The Asian Project Market (APM), Busan’s main co-production market, also unveiled its award winners on Tuesday. The Busan Award, which comes with a $15,000 cash prize, went to director Maung Sun’s Future Laobans of Myanmar, while the CJ ENM Award went to Gaspar by Indonesia’s Yosep Anggi Noen. The TAICCA Award, handed out by Taiwan Creative Contents Agency, went to Sima’s Song by Roya Sadat. This year’s APM selected 29 award-winning projects covering a diverse range of topics, genres and production countries.
Daniel Kim, head of ACFM, explained that market badge registrants this year rose by 20 percent compared to 2019, suggesting a healthy comeback compared to pre-pandemic levels.

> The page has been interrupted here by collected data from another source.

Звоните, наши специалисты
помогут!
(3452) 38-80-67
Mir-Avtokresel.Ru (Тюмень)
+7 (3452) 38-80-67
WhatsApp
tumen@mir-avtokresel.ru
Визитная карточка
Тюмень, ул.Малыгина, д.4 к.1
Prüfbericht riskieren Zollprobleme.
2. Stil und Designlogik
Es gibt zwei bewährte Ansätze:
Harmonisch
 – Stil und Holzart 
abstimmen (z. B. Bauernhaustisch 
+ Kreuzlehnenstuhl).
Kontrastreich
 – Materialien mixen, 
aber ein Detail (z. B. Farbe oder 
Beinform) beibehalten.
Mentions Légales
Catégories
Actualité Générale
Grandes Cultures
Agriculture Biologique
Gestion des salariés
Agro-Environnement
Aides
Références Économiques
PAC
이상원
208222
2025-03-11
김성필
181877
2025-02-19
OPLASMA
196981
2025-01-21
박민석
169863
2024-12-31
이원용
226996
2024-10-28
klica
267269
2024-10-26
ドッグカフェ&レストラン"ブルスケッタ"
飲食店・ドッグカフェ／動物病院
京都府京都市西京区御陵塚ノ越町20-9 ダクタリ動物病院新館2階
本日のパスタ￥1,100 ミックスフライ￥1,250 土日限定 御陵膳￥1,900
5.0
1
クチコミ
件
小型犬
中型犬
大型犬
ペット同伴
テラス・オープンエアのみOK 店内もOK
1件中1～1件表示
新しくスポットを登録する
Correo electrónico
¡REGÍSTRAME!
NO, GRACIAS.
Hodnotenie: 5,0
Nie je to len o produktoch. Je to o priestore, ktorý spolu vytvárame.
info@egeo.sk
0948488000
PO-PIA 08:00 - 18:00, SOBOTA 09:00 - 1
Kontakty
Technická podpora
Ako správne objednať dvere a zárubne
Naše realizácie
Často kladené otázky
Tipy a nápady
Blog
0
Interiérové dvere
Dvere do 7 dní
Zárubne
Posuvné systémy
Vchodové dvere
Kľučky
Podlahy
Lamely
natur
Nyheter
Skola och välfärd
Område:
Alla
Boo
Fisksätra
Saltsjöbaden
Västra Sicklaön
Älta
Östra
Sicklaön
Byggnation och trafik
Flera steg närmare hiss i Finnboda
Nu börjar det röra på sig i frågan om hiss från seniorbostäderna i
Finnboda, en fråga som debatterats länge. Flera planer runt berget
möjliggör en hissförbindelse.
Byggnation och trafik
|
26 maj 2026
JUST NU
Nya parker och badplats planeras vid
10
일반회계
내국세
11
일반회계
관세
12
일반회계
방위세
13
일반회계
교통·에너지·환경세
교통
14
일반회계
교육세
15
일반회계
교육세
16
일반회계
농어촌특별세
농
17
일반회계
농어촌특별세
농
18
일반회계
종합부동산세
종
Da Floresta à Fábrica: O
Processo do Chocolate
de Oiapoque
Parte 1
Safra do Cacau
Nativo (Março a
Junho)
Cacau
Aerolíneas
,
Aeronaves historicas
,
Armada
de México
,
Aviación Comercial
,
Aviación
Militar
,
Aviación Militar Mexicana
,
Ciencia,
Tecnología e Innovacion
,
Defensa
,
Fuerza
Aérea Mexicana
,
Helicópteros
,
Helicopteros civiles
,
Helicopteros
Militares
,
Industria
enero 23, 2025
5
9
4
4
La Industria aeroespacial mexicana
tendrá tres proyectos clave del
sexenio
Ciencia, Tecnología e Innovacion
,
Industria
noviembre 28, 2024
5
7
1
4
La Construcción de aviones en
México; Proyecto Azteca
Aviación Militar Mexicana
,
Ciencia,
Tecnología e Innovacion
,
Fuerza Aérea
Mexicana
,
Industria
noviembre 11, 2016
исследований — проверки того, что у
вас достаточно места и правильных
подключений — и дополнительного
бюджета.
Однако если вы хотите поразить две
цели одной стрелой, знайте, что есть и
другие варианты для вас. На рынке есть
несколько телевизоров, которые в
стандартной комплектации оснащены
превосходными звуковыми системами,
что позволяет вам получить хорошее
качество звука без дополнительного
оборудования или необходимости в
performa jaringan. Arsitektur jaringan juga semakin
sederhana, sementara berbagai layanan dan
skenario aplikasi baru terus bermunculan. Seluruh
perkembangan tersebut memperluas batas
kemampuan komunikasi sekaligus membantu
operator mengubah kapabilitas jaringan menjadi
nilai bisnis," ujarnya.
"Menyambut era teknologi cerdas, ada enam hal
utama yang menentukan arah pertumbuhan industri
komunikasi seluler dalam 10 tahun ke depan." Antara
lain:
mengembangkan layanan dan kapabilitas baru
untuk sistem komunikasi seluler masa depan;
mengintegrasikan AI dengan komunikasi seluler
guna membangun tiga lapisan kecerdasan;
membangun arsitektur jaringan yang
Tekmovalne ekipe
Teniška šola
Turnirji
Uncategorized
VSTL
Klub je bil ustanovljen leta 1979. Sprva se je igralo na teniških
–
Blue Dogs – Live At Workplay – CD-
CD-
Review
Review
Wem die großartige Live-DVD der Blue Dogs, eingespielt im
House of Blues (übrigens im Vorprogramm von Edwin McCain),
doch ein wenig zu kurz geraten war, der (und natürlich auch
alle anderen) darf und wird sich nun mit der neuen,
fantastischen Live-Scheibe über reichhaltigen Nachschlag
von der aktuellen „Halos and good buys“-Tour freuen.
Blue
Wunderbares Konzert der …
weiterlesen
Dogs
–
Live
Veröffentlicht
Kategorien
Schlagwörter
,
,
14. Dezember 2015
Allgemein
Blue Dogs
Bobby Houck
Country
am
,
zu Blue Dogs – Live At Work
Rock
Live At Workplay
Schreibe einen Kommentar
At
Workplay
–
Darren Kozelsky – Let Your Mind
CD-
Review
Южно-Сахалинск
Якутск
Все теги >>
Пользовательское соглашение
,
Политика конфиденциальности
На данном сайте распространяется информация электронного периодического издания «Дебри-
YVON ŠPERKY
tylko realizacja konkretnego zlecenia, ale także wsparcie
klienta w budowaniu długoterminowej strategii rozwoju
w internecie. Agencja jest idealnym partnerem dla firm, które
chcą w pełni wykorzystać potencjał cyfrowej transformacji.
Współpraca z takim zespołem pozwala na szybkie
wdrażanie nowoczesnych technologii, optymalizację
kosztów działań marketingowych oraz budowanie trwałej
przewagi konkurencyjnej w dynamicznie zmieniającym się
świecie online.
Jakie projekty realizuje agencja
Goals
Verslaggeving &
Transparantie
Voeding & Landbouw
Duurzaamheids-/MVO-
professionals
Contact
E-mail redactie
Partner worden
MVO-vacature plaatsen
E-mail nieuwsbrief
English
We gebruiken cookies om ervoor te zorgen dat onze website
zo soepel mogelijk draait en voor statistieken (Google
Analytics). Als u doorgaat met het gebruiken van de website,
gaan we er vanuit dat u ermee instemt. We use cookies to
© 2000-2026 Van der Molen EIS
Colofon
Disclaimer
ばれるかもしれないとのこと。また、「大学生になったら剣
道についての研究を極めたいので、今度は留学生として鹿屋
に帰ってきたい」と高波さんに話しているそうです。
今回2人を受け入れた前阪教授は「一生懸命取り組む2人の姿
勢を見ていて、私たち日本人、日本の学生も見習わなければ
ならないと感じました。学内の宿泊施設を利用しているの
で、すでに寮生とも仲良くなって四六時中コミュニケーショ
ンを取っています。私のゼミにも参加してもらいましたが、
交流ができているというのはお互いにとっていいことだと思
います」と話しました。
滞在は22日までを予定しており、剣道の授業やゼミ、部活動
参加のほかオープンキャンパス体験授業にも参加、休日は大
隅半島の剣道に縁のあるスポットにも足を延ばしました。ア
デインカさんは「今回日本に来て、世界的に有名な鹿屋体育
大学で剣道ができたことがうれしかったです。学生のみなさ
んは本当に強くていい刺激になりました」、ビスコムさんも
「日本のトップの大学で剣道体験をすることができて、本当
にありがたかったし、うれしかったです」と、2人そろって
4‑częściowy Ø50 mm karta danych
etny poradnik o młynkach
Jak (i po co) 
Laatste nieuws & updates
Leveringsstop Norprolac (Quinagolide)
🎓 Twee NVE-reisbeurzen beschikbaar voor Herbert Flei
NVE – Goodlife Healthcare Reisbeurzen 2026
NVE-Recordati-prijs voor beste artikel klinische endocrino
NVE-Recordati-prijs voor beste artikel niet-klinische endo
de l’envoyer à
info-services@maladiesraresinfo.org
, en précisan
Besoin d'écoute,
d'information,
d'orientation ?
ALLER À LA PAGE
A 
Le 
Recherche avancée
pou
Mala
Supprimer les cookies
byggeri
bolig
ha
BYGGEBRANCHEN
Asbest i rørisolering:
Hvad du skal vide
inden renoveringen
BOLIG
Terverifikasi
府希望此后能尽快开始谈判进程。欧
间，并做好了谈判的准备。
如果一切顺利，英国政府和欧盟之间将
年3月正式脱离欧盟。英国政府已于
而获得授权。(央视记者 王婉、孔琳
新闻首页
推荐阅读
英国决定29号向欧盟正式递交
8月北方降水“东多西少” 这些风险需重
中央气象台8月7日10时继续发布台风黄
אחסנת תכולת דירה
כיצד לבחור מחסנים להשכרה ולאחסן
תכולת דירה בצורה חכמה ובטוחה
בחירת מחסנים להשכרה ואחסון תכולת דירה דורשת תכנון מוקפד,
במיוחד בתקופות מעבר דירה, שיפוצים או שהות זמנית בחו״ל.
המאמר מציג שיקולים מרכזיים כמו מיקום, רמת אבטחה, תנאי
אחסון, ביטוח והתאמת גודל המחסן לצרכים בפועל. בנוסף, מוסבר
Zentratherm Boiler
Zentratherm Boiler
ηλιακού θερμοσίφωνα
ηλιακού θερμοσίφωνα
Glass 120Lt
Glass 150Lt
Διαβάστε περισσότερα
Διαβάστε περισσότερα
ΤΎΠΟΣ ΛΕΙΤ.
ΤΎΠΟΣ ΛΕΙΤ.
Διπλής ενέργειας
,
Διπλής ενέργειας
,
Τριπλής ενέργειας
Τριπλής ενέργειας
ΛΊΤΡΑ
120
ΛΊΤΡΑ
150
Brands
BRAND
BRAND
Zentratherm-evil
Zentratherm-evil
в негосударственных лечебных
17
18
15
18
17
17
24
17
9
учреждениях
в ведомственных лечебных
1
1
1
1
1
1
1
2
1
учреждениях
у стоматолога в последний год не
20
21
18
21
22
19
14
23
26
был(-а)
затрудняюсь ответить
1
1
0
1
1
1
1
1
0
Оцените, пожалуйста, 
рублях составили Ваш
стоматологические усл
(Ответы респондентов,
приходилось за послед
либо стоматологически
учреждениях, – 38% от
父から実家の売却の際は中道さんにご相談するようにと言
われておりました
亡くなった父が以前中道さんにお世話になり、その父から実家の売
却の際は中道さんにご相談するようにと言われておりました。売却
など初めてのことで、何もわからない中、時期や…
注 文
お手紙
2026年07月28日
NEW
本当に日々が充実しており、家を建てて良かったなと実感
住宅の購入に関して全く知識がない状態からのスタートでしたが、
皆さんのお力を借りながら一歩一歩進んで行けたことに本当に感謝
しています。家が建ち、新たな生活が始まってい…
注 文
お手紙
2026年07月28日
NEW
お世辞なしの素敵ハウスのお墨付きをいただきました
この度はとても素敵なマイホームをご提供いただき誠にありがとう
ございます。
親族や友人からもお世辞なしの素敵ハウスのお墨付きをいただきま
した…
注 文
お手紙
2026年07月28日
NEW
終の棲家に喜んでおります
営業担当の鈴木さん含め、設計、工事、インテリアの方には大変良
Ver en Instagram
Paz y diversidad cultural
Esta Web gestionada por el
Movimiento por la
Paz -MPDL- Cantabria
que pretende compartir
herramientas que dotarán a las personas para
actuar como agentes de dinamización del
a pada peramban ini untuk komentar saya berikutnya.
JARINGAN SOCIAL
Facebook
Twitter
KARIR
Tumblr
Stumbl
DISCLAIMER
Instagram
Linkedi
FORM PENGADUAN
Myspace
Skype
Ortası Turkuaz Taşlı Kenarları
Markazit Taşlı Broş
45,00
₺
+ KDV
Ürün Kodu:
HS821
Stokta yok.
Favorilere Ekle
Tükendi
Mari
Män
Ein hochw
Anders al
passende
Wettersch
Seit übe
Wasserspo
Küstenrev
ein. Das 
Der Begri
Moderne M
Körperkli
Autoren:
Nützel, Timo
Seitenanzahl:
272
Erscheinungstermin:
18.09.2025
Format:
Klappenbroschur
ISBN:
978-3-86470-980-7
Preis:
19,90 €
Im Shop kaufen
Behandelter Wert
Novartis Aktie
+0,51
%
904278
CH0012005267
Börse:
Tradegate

“Overall, participants were satisfied, and we believe that the needs to meet in person and discuss deals were met,” Kim says. “But for the buyers’ side it was tricky because Korean film companies are still tending to delay their theatrical releases and that makes overseas releases unpredictable. Also, the absence of Chinese companies may have had an impact on slow sales. So we’re still in the transition period. But next year we hope to expand the market infrastructure to be able to host over 3,000 participants.”